◆ DESCRIPTION OF THE TASK ◆
Restate the listing below word for word; no pictures belong in the copy.

◆ RECORDS FOR PROCESSING ◆
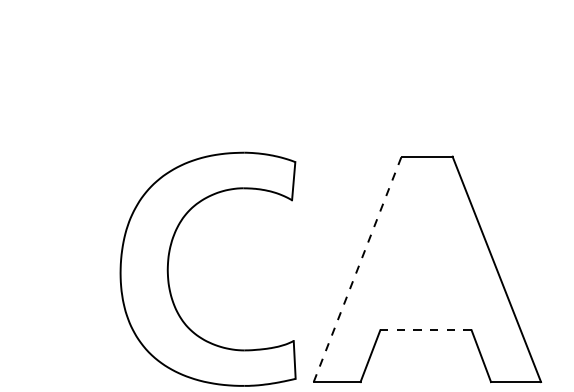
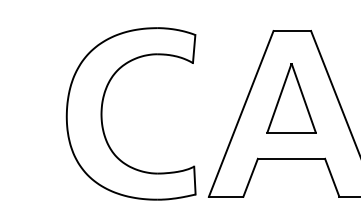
part: (426, 247) -> (291, 97), added
line: (357, 269) -> (241, 114), dashed -> solid
line: (425, 330) -> (291, 158), dashed -> solid

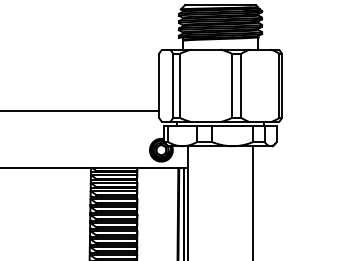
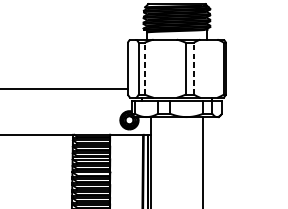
line: (180, 85) -> (144, 68), solid -> dashed
line: (241, 85) -> (193, 68), solid -> dashed

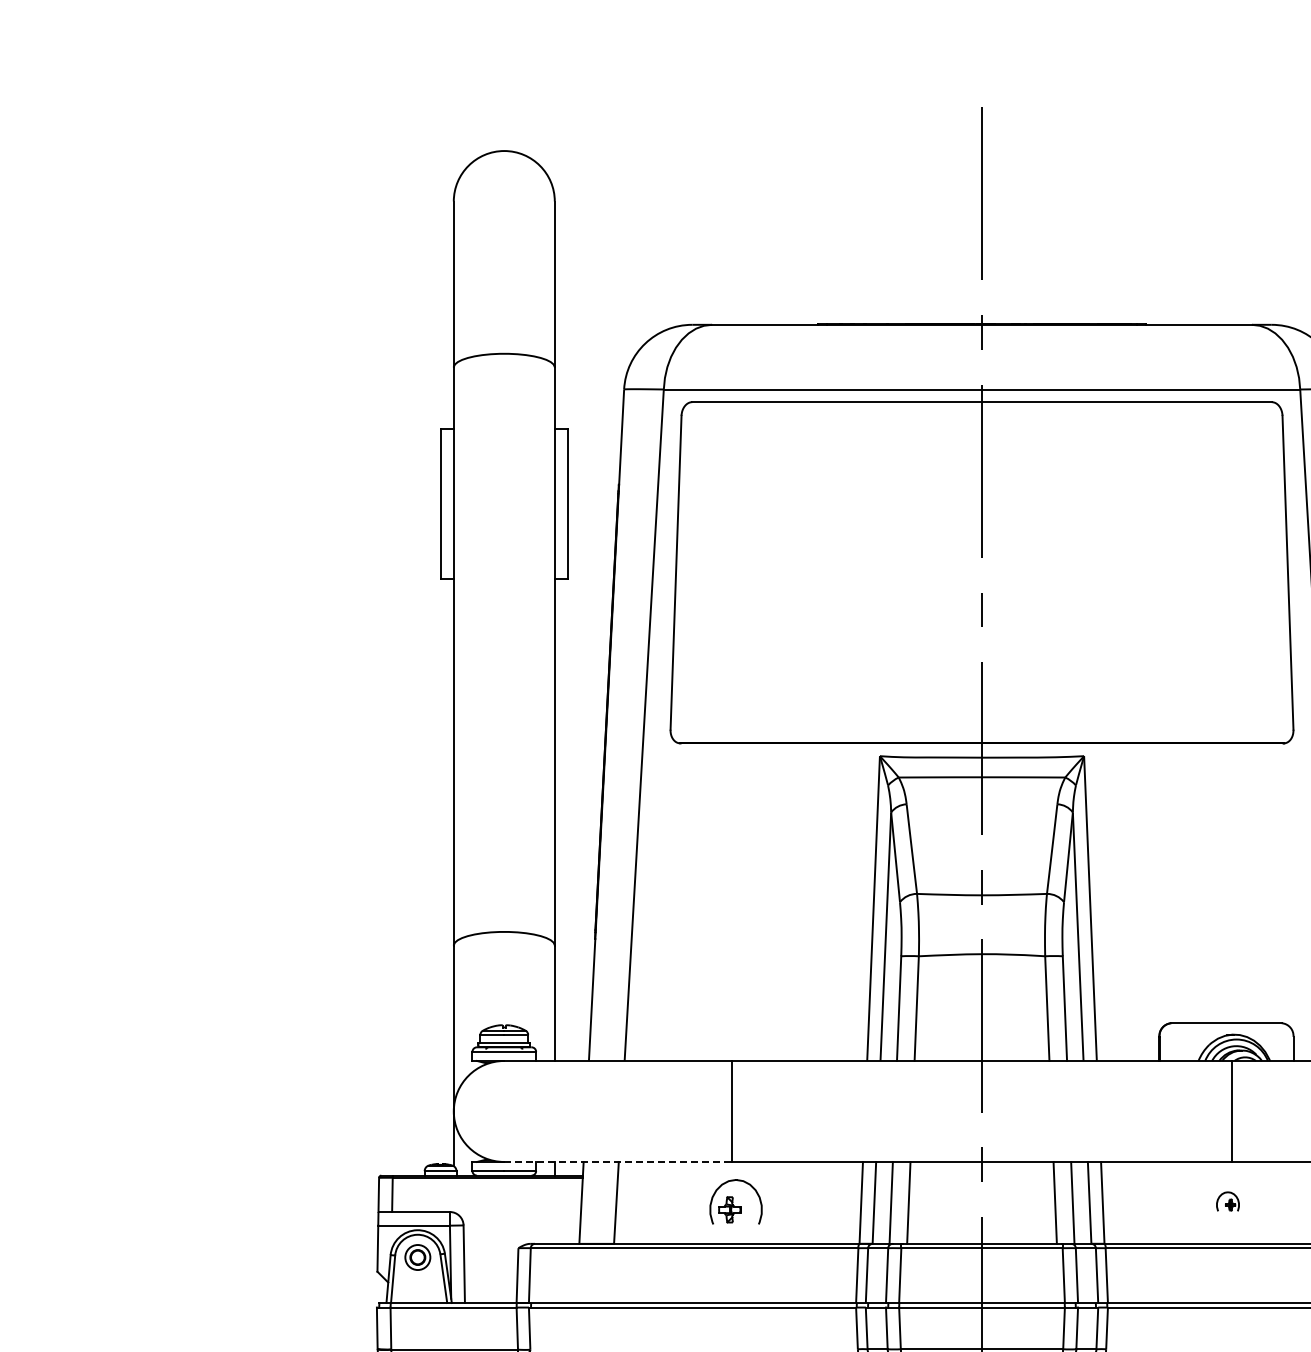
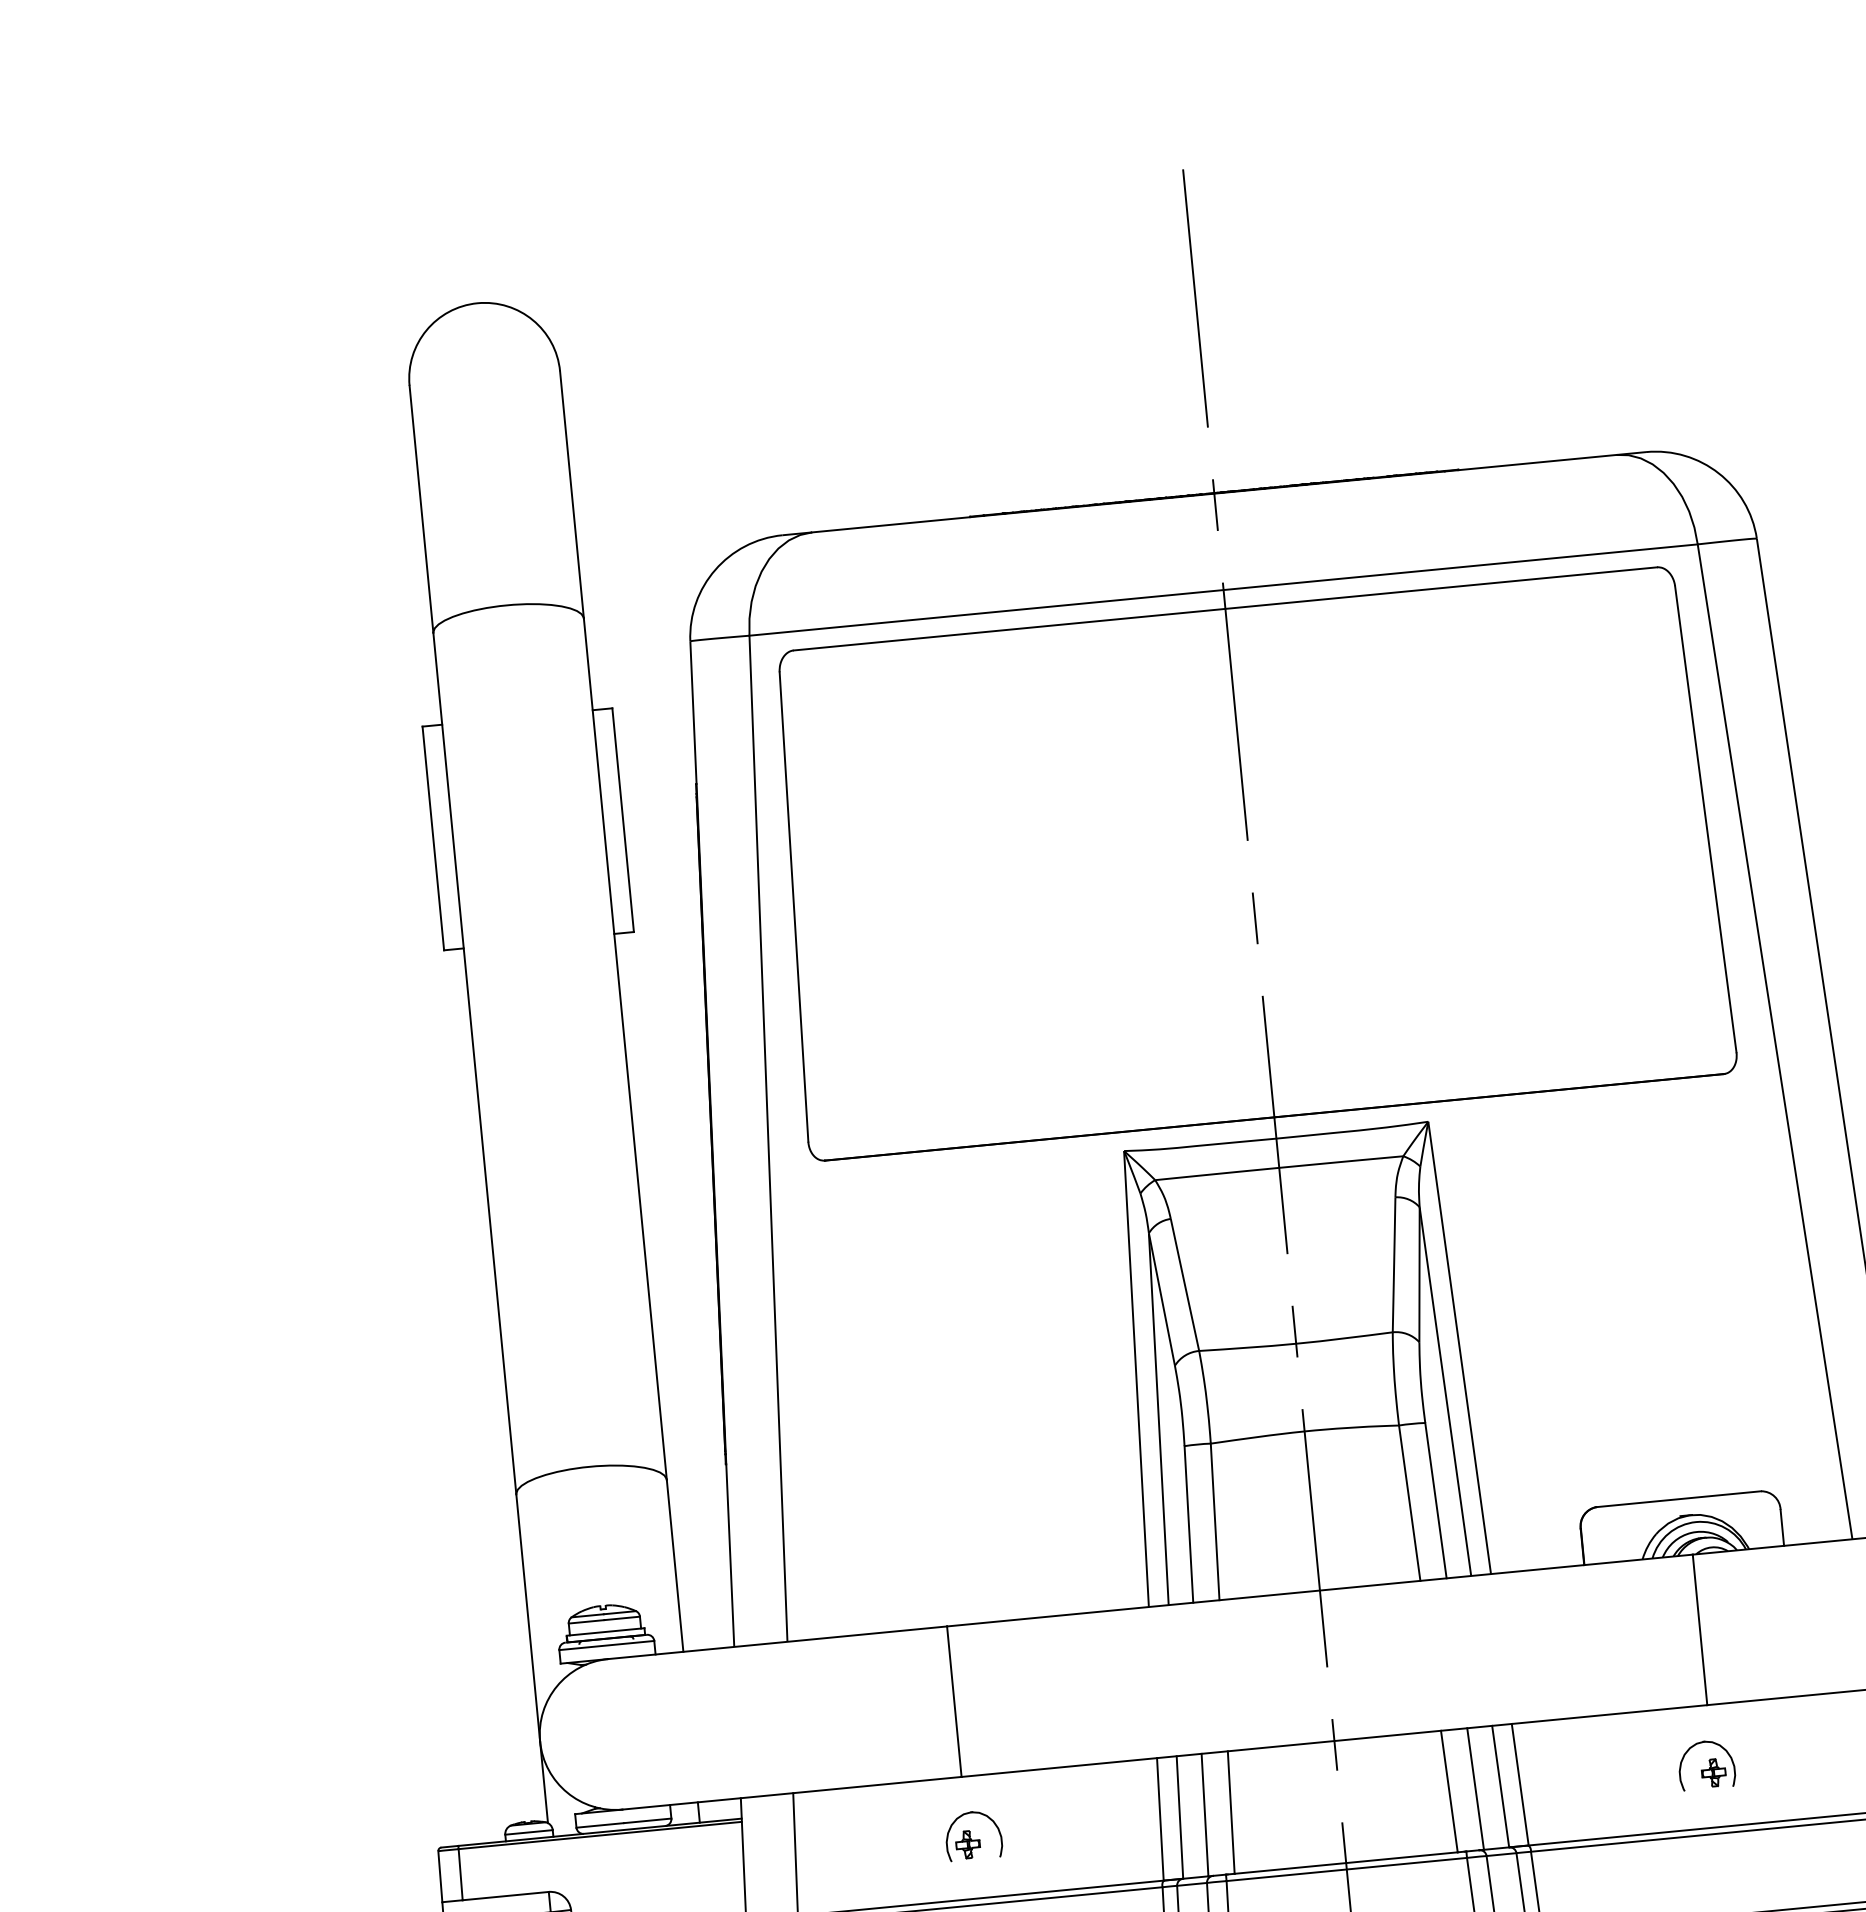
line: (618, 1161) -> (792, 1792), dashed -> solid
part: (735, 1201) -> (972, 1835), size x0.71
part: (1227, 1201) -> (1705, 1764), size x1.67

◆ SOLUTION TO THE EXERCISE ◆
part: (426, 247) -> (291, 97), added
line: (357, 269) -> (241, 114), dashed -> solid
line: (425, 330) -> (291, 158), dashed -> solid

line: (180, 85) -> (144, 68), solid -> dashed
line: (241, 85) -> (193, 68), solid -> dashed

line: (618, 1161) -> (792, 1792), dashed -> solid
part: (735, 1201) -> (972, 1835), size x0.71
part: (1227, 1201) -> (1705, 1764), size x1.67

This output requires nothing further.